Some people may see logging vs printing as a matter of code style, so the decision will be up to you as an author and maintainer of the project.

epogrebnyak commented 5 years ago

God, @danijar! ))) you are actually adding a new handler in __init__.py!

Maybe this code should be inside handout.py or tools.py or new logging.py - __init__.py is the last place I looked for some configuration interference code, as I searched codebase of Spyder and IPython instead. ))

https://github.com/danijar/handout/blob/master/handout/__init__.py#L1-L13

import sys
import logging

from .handout import Handout

# Set up logger.
logger = logging.getLogger('handout')
logger.setLevel(logging.INFO)
logger.propagate = False  # Global logger should not print messages again.
handler = logging.StreamHandler(sys.stdout)
handler.setFormatter(logging.Formatter('%(message)s'))
logger.addHandler(handler)

What happens in that IPython resets logger handlers after %run command, while Spyder keeps the handlers alive.
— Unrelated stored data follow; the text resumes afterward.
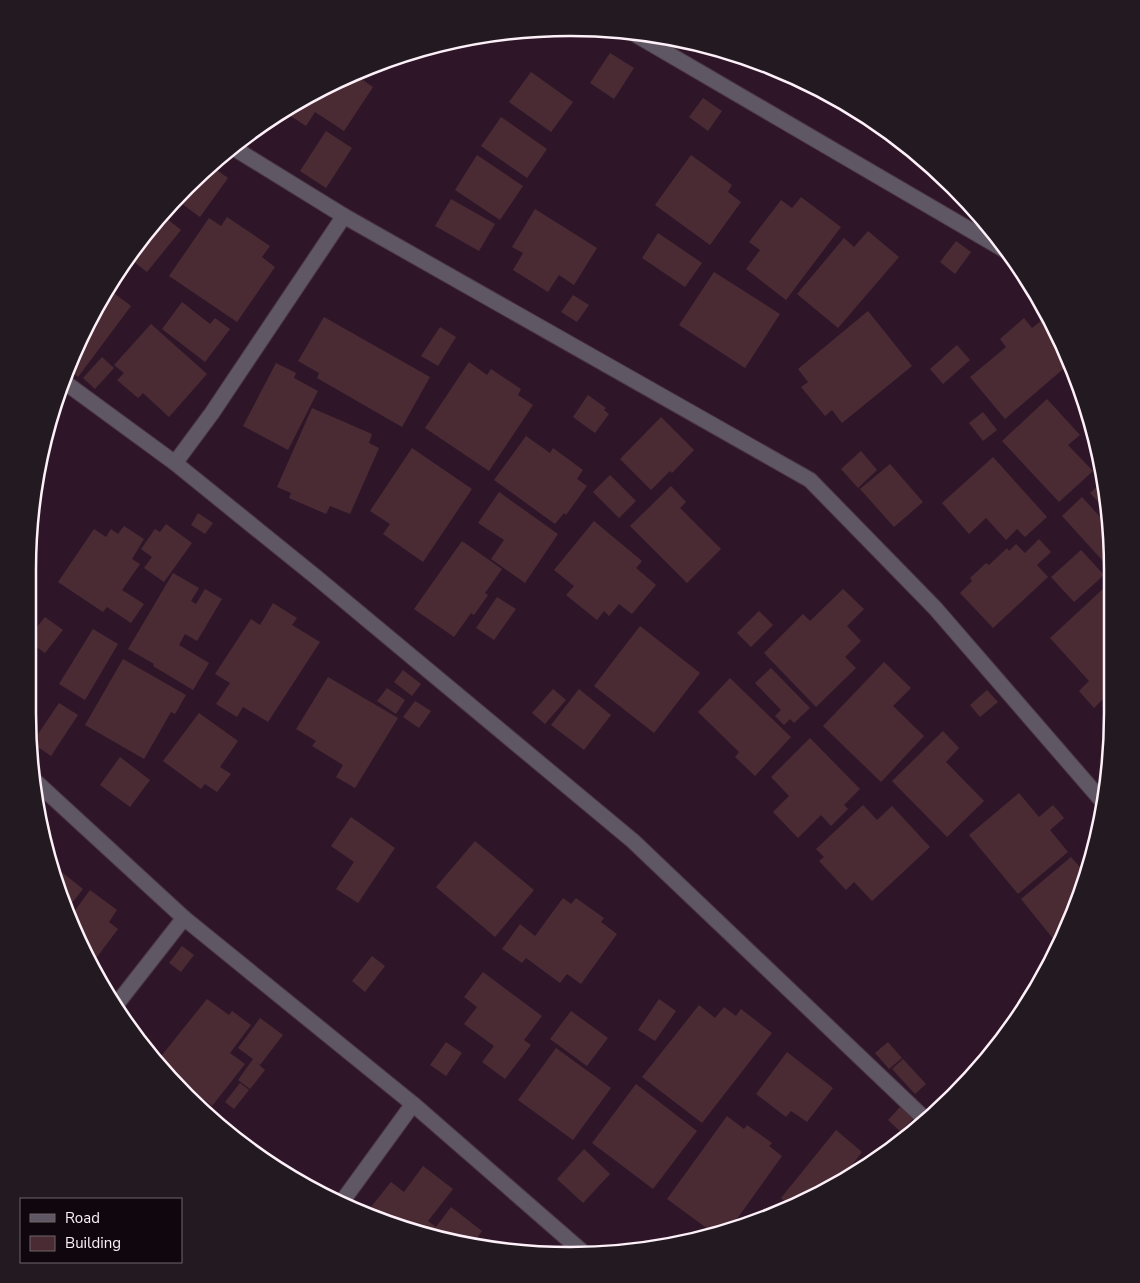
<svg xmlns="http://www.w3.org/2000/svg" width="1140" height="1283" viewBox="0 0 1140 1283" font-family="'Nunito Sans',sans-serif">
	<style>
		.building { fill: #4a2b34 }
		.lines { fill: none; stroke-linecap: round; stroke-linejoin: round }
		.street-casing { stroke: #4b3545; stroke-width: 17 }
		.street { stroke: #5f5864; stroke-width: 15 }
		.rim { fill: none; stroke: #fdf0f9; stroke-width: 2.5 }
	</style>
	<rect width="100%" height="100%" fill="#2e1628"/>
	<g class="building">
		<polygon points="610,53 634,68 614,99 590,83"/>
		<polygon points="531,72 573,102 551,132 509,102"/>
		<polygon points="354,74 373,87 344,131 315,112 306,126 284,112 330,83"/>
		<polygon points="703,98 722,111 708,131 689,117"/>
		<polygon points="501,117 547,149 527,178 481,146"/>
		<polygon points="326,131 352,148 326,188 300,171"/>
		<polygon points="477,155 523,186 500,220 455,190"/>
		<polygon points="691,155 732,185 728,192 741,202 710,245 655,205"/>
		<polygon points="211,166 228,178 200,217 178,201 181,197 179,196"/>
		<polygon points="801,197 841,227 786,300 746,269 760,250 749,242 781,200 792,208"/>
		<polygon points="451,199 495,224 479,251 435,226"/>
		<polygon points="535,209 597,248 574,285 559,275 548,292 513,270 523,253 512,247"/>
		<polygon points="161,214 181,230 147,272 129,258"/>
		<polygon points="227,217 270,246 262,257 275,267 237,322 169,276 209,218 221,226"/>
		<polygon points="868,231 899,257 838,328 797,294 844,238 854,247"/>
		<polygon points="658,233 702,263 685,287 642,258"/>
		<polygon points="956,241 971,252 955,274 940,262"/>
		<polygon points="714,272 780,314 745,368 679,325"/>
		<polygon points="113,281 117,285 96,308 100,299"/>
		<polygon points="111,291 131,306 78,377 67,368 69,363 88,323"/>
		<polygon points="573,295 589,305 577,322 561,312"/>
		<polygon points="182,302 210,324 215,318 230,329 205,362 162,329"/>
		<polygon points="868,311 912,366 842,423 832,410 825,416 801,387 808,382 798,369"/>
		<polygon points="324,317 430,377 402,427 317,378 319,373 298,361"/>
		<polygon points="1046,317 1057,330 1069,364 1005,419 970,377 1006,347 1000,339 1024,318 1032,328"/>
		<polygon points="151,324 207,374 169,417 143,393 138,398 117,380 124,373 114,365"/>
		<polygon points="440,327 456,337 438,366 421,356"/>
		<polygon points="957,345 970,360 943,384 930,369"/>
		<polygon points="102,357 114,368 95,389 83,378"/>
		<polygon points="469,362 487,375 491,369 521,389 518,395 533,405 489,471 425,428"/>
		<polygon points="276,363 296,373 294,378 318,391 288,450 243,426"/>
		<polygon points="588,395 606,408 604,410 609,414 595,433 573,417"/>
		<polygon points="1047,399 1080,435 1068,445 1093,471 1059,502 1002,441"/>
		<polygon points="312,408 372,434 369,443 379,448 350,514 330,506 326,514 289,498 291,493 277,487"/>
		<polygon points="983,412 997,430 983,441 969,423"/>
		<polygon points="661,417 694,450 672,473 670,471 651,490 620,459"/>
		<polygon points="1094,429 1094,430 1097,445 1087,436"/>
		<polygon points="526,436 550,453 553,448 583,470 577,479 587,486 566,515 564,513 555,524 494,480"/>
		<polygon points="412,448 472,489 423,562 383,534 390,524 370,511"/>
		<polygon points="861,451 877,470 858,488 841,469"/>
		<polygon points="993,457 1047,517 1025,537 1017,529 1006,540 986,518 969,534 942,503"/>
		<polygon points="890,464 923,502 894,527 860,489"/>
		<polygon points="610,475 636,501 619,518 593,492"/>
		<polygon points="1103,481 1106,504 1103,507 1090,493"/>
		<polygon points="671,486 686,502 680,508 721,549 687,583 630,526"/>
		<polygon points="499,492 558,534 525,583 491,559 504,540 478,523"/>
		<polygon points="1082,497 1110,528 1111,570 1062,516"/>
		<polygon points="198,513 213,523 205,534 191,525"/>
		<polygon points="594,521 642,561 636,568 656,585 632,614 619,604 609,616 604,611 597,620 566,595 574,586 554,570"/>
		<polygon points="166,524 192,543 164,582 144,568 152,557 141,549 155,529 160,532"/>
		<polygon points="124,526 144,539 132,559 140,564 122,590 144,604 131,623 107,607 103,612 58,582 94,529 106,537 111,529 118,534"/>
		<polygon points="1039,539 1051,552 1037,565 1048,577 993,628 960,593 972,581 970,578 986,563 989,565 1007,548 1009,551 1016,544 1025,553"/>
		<polygon points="462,541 502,569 485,593 488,595 474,615 471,613 454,637 414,609"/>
		<polygon points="1081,550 1104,575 1074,602 1051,577"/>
		<polygon points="173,573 199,588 191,601 196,604 205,589 222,599 197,641 185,634 179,645 209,663 193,690 153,666 154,664 128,649"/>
		<polygon points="1105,587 1111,593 1111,691 1094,708 1079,691 1089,681 1050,638"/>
		<polygon points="843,589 864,609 847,626 861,641 845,657 856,668 816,707 764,653 803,614 810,621"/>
		<polygon points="497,597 516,609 494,640 476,628"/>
		<polygon points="273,603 297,618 292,625 320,642 268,722 243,707 237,717 216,704 230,683 215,674 251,619 260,625"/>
		<polygon points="759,611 773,625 751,647 737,633"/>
		<polygon points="45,617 63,630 45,653 28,641 28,638"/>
		<polygon points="640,626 700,673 654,733 594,686"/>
		<polygon points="93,629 118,644 85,700 59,684"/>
		<polygon points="123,659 186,695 175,714 171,712 144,759 85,725"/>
		<polygon points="884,662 911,688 893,706 924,736 881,782 823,726"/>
		<polygon points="771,668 810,708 794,723 790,719 784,725 775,716 781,710 755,683"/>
		<polygon points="403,670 421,684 412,696 394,682"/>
		<polygon points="328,677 398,718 355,788 336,777 343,765 312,746 316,741 296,729"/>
		<polygon points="730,678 791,737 755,776 735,757 739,752 698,712"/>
		<polygon points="387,688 405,700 396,714 377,701"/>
		<polygon points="553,689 566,700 545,724 532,713"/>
		<polygon points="579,689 611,715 584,750 551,725"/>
		<polygon points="987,690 998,702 980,717 970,705"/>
		<polygon points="415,701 431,711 419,728 403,717"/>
		<polygon points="59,703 78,715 51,756 32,743"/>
		<polygon points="199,713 238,741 220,767 231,774 217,792 205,784 201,789 163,761"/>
		<polygon points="943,731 959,748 946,762 984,801 947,837 892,781"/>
		<polygon points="810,738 860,789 844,805 848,809 831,826 821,815 798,838 773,812 789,796 771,777"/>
		<polygon points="120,757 150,780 130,807 100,785"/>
		<polygon points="1019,793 1039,817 1053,805 1064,818 1050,830 1068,852 1018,894 969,835"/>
		<polygon points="863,805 877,820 892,806 930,847 872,901 854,882 846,890 819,861 824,857 816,849"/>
		<polygon points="351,817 395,848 358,903 336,889 354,862 331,846"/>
		<polygon points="475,841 534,890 495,937 436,887"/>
		<polygon points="1071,857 1086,874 1059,946 1021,899"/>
		<polygon points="54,866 83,889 68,908"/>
		<polygon points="90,890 117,910 109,922 118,929 91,965 83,953 71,916"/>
		<polygon points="563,898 571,904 576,898 604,918 601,922 617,934 581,984 567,974 560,983 526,958 522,963 502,949 520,924 535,936"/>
		<polygon points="182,946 194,955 181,972 169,963"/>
		<polygon points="372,956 385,966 365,992 352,981"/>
		<polygon points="483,972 542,1016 524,1040 531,1045 505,1079 482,1062 494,1046 464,1024 477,1007 464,997"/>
		<polygon points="207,999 229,1015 232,1011 251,1025 230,1053 245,1064 212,1106 158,1060"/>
		<polygon points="659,999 676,1011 655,1041 638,1030"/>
		<polygon points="699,1005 715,1018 724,1007 736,1016 741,1009 772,1033 702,1123 642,1077"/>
		<polygon points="571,1011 608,1038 587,1066 550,1039"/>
		<polygon points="260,1018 283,1035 260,1065 256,1062 265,1070 250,1089 238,1080 253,1059 238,1048"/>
		<polygon points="446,1042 462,1053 446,1076 430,1065"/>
		<polygon points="888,1042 902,1058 889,1069 875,1053"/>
		<polygon points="556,1048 611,1088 573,1140 518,1100"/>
		<polygon points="787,1052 833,1088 807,1122 791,1111 786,1117 756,1094"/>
		<polygon points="903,1059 926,1084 915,1094 892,1069"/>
		<polygon points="240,1083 249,1090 234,1109 225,1102"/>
		<polygon points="636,1084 697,1131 653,1189 592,1143"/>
		<polygon points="900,1107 913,1119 901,1132 888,1120"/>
		<polygon points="727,1116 744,1129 747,1125 772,1143 769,1146 782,1156 729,1230 716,1235 667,1199"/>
		<polygon points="910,1124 916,1129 894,1143"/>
		<polygon points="836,1130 862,1152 852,1165 856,1169 810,1199 791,1207 781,1198"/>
		<polygon points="584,1149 610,1174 583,1203 557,1179"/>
		<polygon points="423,1166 453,1189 428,1221 436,1227 451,1207 482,1231 471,1246 464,1245 367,1212 391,1182 404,1192"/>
	</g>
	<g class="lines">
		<defs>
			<g id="street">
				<polyline points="631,32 1008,252"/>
				<polyline points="232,147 344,216 810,480 935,608 1103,802"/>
				<polyline points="63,381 175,463 316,577 633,841 927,1121"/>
				<polyline points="175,463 212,413 344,216"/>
				<polyline points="34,780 184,918 413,1104 585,1254"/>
				<polyline points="116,1005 184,918"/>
				<polyline points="341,1203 413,1104"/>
			</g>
		</defs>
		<use href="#street" class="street-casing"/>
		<use href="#street" class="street"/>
	</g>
	<path d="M0 0H1140V1283H0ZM570 36H570A534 534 0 0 1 1104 570V713A534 534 0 0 1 570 1247H570A534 534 0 0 1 36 713V570A534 534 0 0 1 570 36Z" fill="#231920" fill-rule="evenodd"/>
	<path class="rim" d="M570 36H570A534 534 0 0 1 1104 570V713A534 534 0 0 1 570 1247H570A534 534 0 0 1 36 713V570A534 534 0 0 1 570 36Z"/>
	<rect x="20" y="1198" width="162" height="65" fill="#10060d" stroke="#6f646b"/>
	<rect x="30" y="1214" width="25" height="8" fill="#5f5864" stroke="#6f646b"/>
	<text x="65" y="1223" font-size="15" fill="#fdf0f9">Road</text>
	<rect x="30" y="1236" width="25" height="15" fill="#4a2b34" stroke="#6f646b"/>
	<text x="65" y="1248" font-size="15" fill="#fdf0f9">Building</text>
</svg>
The reason for this is some ambiguity in logging.shutdown() behaviour.

As a quick fix, we can do something like below for __init__py:

import sys
import logging

from .handout import Handout

# Set up logger.
logger = logging.getLogger('handout')
logger.setLevel(logging.INFO)
logger.propagate = False  # Global logger should not print messages again.
if not logger.handlers:
    handler = logging.StreamHandler(sys.stdout)
    handler.setFormatter(logging.Formatter('%(message)s'))
    logger.addHandler(handler)
epogrebnyak commented 5 years ago

The fix in __init__.py really works, but I suggest making things more explicit via create_logger() function. create_logger() may be placed in tools.py, for example

import sys
import logging

def create_logger():
    logger = logging.getLogger('handout')
    logger.setLevel(logging.INFO)
    logger.propagate = False  # Global logger should not print messages again.
    if not logger.handlers:
        handler = logging.StreamHandler(sys.stdout)
        handler.setFormatter(logging.Formatter('%(message)s'))
        logger.addHandler(handler)
    # The logger can be access anywhere in code by its name 
    # with logging.getLogger('handout') but we pass it explcitly
    # as function result
    return logger

later in Handout constructior:

self._logger = create_logger()
danijar commented 5 years ago

Thanks for investigating! Yes, we shouldn't keep adding handlers :D

The reason to create it in __init__.py is to make it available once the library is imported so the user can change the logging level, format, etc. So let's include your first solution for now? If you have a better solution, just let me know.